>>

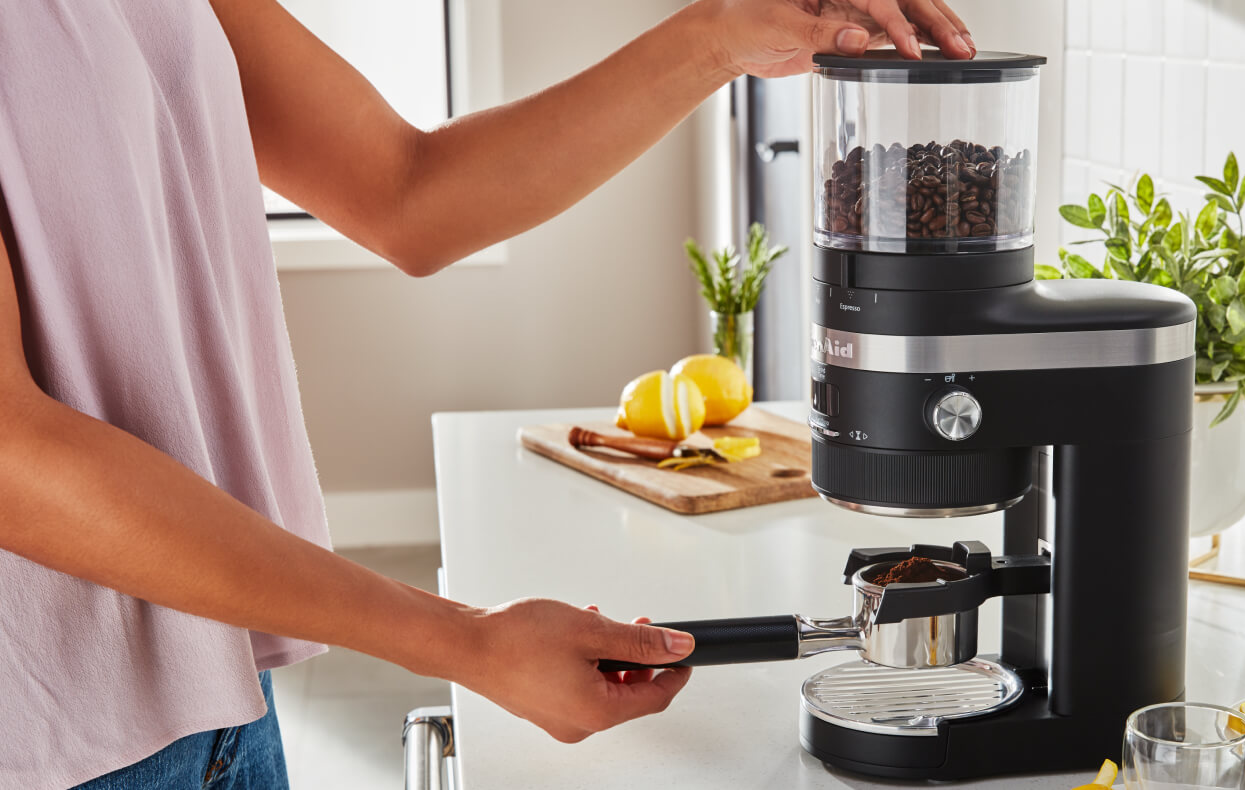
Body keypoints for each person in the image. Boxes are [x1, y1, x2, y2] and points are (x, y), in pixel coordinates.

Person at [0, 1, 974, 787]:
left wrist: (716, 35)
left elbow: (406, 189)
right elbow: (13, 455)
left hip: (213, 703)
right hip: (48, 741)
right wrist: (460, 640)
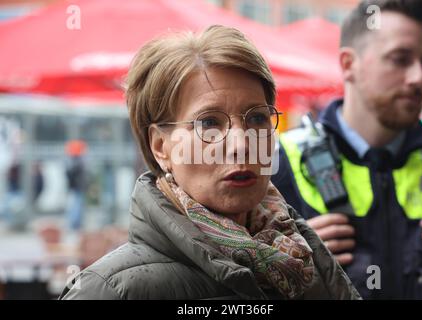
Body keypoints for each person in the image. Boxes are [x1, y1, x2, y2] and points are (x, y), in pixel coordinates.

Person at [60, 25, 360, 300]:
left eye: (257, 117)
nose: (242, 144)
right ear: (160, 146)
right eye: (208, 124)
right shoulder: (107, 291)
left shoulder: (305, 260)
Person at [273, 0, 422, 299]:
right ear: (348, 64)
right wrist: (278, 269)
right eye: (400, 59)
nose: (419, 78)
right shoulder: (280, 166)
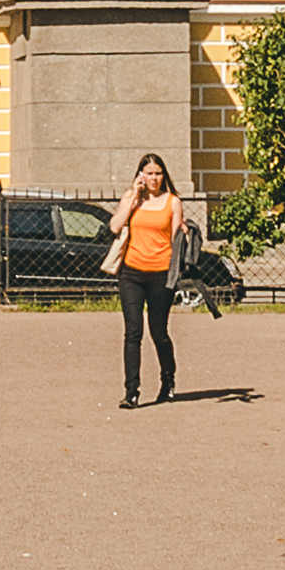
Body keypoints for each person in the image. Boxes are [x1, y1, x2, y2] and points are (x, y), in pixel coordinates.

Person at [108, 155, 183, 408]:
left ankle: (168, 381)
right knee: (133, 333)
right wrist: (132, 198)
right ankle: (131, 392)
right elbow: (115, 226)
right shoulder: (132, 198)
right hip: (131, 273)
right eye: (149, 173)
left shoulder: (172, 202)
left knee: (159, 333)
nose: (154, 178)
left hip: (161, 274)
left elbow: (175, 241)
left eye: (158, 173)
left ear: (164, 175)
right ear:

<<

What you are asked to do
Looking over the records, find each line with the word "wrist" and copy it.

Task output
left wrist: (716, 35)
right wrist: (460, 640)
right wrist: (278, 269)
right wrist: (132, 198)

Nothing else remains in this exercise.